La litrona, el recuerdo de nuestra infancia equivalente al botellón en los noventa o a los lateros de hoy, también está asociado en el imaginario ochentero al ecosistema donde se clavaron las jeringas de heroína. En 1986 algunos vecinos empezaron a fotografiar o a grabar en vídeo los altercados ocasionados alrededor de La Ciudad de León, una mantequería de la calle Velarde que vendía litros hasta altas horas de la madrugada. De aquella, un grupo de vecinos llamado Colectivo de Vecinos del Barrio de Malasaña, envió las fotos al alcalde (que era entonces el socialista Juan Barranco), incluyendo las de los camellos. La táctica de hacer reporterismo vecinal de sus desvelos nocturnos nace entonces y se ha perpetuado hasta hoy en denuncias como las que lleva a cabo la plataforma SOS Malasaña.
El problema de la droga persistió muchos años aún, a la vez que aumentaban las muertes por sobredosis, caía encima el SIDA y se convivía con vecinos o familiares yonkis. La hemeroteca de El País, que estamos utilizando intensamente en este artículo, es testigo del rastro de la heroína en Malasaña: desde lo que llamaban el triángulo de la muerte madrileño (las calles de la Ballesta, Valverde y Barco), hasta las aceras de la calle Monteleón, donde decenas de adictos se congregaban para pincharse la vena. Lo contaba Javier Pérez de Andujar en un artículo de 1989 en el que añadía que las farmacias de la época vendían entre 50 y 90 jeringuillas diarias, 200 las de guardia:
Ni la llegada a la presidencia de Centro del polémico concejal Ángel Matanzo (PP), en 1989, y el comienzo de cuatro años de redadas de todo tipo y mano muy dura contra la venta y el consumo de drogas, entre otras cosas, en el distrito logró eliminar lo que se había convertido en un problema de grandes dimensiones y difícil solución.

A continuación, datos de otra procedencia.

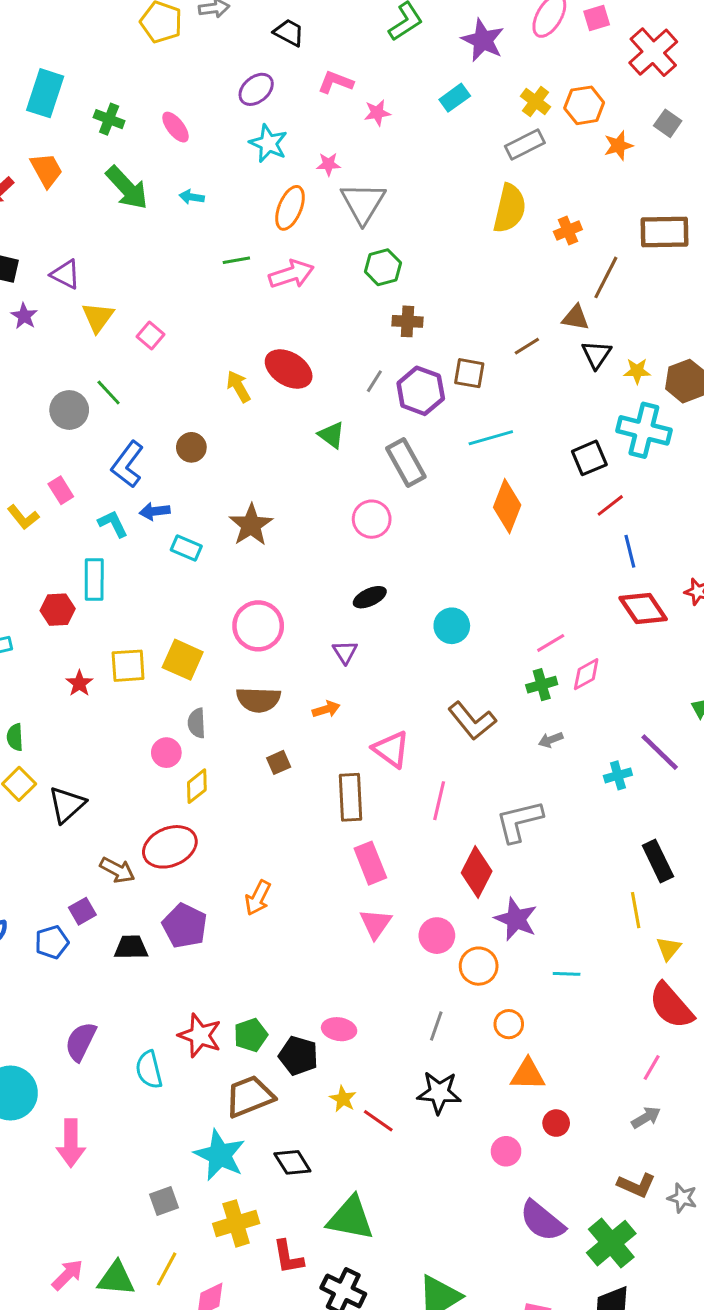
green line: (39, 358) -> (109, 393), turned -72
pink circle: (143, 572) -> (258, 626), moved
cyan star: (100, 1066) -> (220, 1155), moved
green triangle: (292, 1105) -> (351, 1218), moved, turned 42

Sin embargo, la década de los noventa, que moriría con el fallecimiento de Urquijo, fue un lento camino hacia una cruel normalización en la que, muertas o marginadas muchas víctimas de la heroína, su problema adquiriría menor relevancia social. En Centro, además, estuvo acompañado de una rehabilitación importante del caserío.
En 1991 Delegación de Gobierno cerraba el viejo y célebre quiosco Antonia, situado en la plaza del Dos de Mayo, por considerar que en el mismo se vendía droga; en 1993 seguían convocándose manifestaciones vecinales por el aumento de la droga en el barrio, los altercados relacionados con la misma continuarían durante toda la década –en el 92 dos camellos habituales fueron secuestrados en la propia del Dos de Mayo y aparecieron muertos– y brotaron patrullas vecinales.
El menudeo discreto y un uso diferente de las drogas fueron cambiando las noches y las calles de Malasaña pero, pese a ello, el 17 de noviembre de 1999 en el entorno de la calle del Espíritu Santo aún había mucho trapicheo y mucha gente enganchada, como Enrique Urquijo. Eso sí, por aquel entonces hacía tiempo que la heroína había destapado todo su poder de destrucción y su consumo había caído en picado después de haberse llevado por delante a un significativo número de jóvenes.
Poco más tarde, los bajos del edificio del número 23 de Espíritu Santo -donde tal día como hoy de hace 20 años fue hallado muerto el cantante-, como si se tratara de una metáfora, permanecieron largo tiempo cerrados para ser totalmente reformados y cobrar nueva vida. Por su parte, la heroína pasó a ser historia del barrio, aunque de vez en cuando se empeñe en asomar puntualmente la cabeza para recordarnos que no hay que bajar la guardia y que tener memoria es un grado.